Thomas wydął krwistoczerwone usta, skupiając na nim całą uwagę. - Wiesz, co masz jutro robić? - spytał wreszcie. - Tak. - Więc mi to powies...
Rozwiń
Opinia
Anglia, XIV wiek. Dwunastoletni William i ośmioletni Gilbert podróżują z rodzicami do Londynu. Nie udaje się im jednak dotrzeć na miejsce. Ich grupa zostaje zaatakowana przez członków gildii zrzeszającej przestępców. Tylko chłopcy uchodzą z życiem. Porwani przez jednego z szkoleniowców ugrupowania stopniowo zostają wdrażani w ich niemoralny świat...
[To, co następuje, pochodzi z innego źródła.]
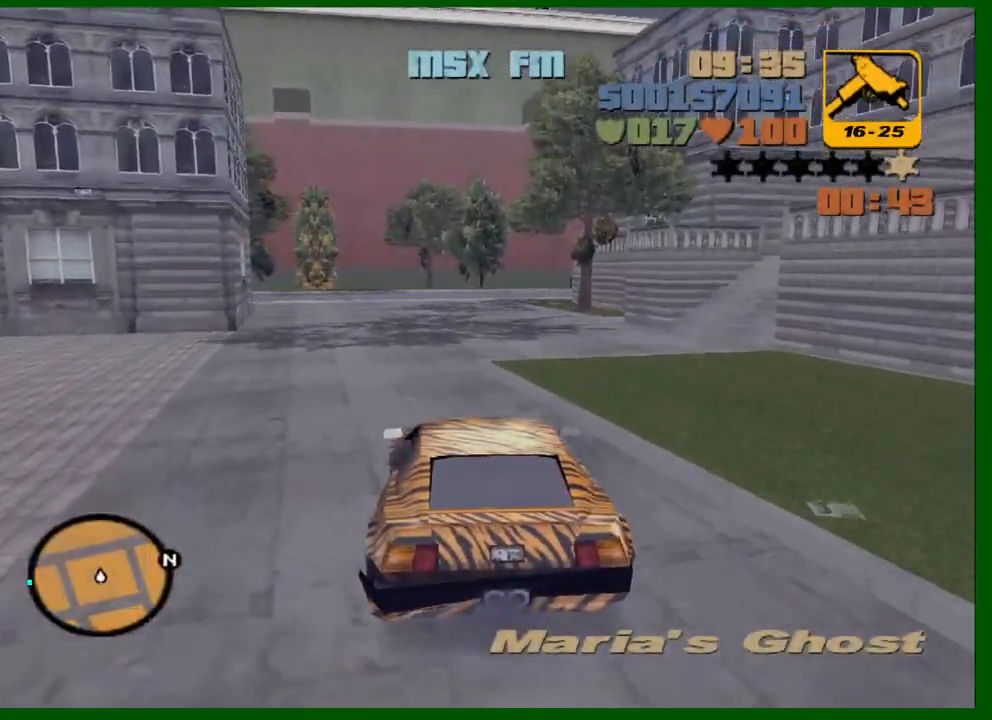
{"keys": ["w"], "mouse": [], "events": []}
Ballada o przestępcach zbiera dość dobre recenzje: jest chwalona między innymi za dobrze przedstawione średniowiecze i niezły klimat. Promowana jest zaś jako książka dla dorosłych oraz tej starszej młodzieży. Jakie są jednak moje odczucia...? Muszę niestety szczerze przyznać, że nieco inne, niż czytelniczej większości.
Książka o średniowiecznej Anglii, zwłaszcza traktująca o przestępcach, powinna być brutalna, śmierdząca i ostra. Niestety, Ballada o przestępcach tylko próbuje taka być. Sposób, w jaki została napisana przypomina mi trochę Pocałunek Śmierci Marcusa Sedgwicka, albo Tajemnice Królów Victorii Gische: to książka, która nie jest tak do końca młodzieżówką, ale z drugiej strony przedstawia przeszłe czasy w bardzo naiwny sposób.
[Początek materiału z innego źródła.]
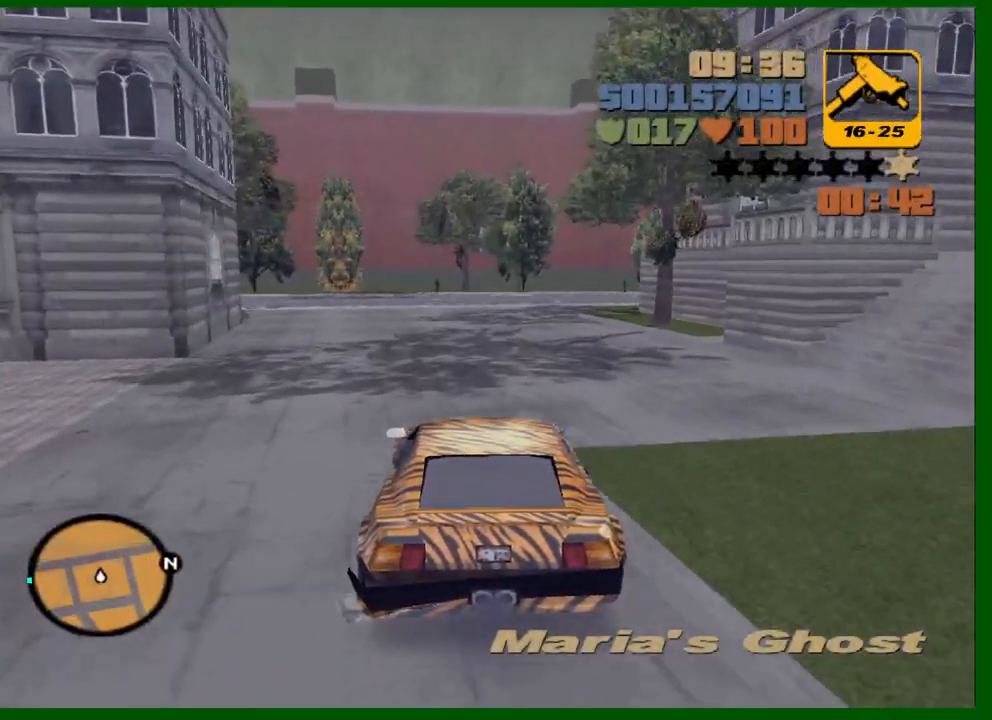
{"keys": ["a", "w"], "mouse": [], "events": [[433, "a", "down"]]}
Czemu to nie jest do końca powieść dla tych młodszych czytelników? Bo mamy tu trochę brzydkich słówek oraz niekoniecznie przyjemnych wizji. O ile wątek dotyczący Williama jest dość lekki i bardzo młodzieżowy, o tyle wątek Gilberta jest bardzo ciekawy i doskonale pokazuje zmiany w psychice postaci. Niestety, to właśnie przede wszystkim on jest dość brutalny i sprawia, że Ballada o przestępcach nie jest książką typowo młodzieżową.
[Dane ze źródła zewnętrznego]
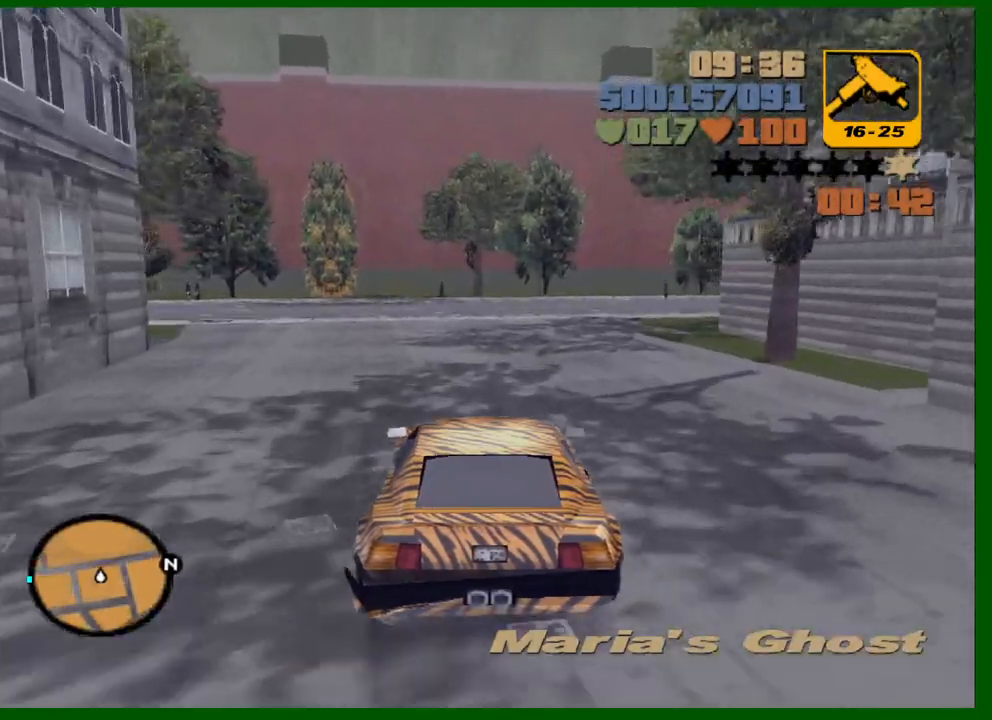
{"keys": ["a", "w"], "mouse": [], "events": [[33, "a", "up"], [117, "a", "down"], [267, "a", "up"], [367, "a", "down"]]}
Naiwność tej pozycji można dostrzec niemal w każdej chwili. Styl autora jest bardzo prosty i lekki, a gdy tylko Marcin Hybel próbuje wprowadzić coś mocniejszego to brzmi to niemal karykaturalnie. Pojedyncze brzydkie słówka bardzo mocno wybijają się na tle jego języka i zdają się nie pasować do całości. Gildia przystępów być może istniała, ale jej opisy bardziej pasują do powieści fantasy, a nie historycznej, zaś postacie przedstawione były wręcz dziecinnie, nie licząc wspomnianego przeze mnie wcześniej Gilberta. Nie zrozumcie mnie źle: William to bohater typowo młodzieżowy, którego młodsi czytelnicy praktycznie na pewno polubią, ale w chwili, w której ma ponad dwadzieścia lat i dalej mówi jakby miał jedenaście powoli zaczęłam tracić do tej pozycji cierpliwość. Przy okazji według Ballady o przestępcach dziewczyna mająca piętnaście lat to dalej dziecko, czy nastolatka; z resztą, dalej nim jest, mając lat dwadzieścia, czy dwadzieścia piąć.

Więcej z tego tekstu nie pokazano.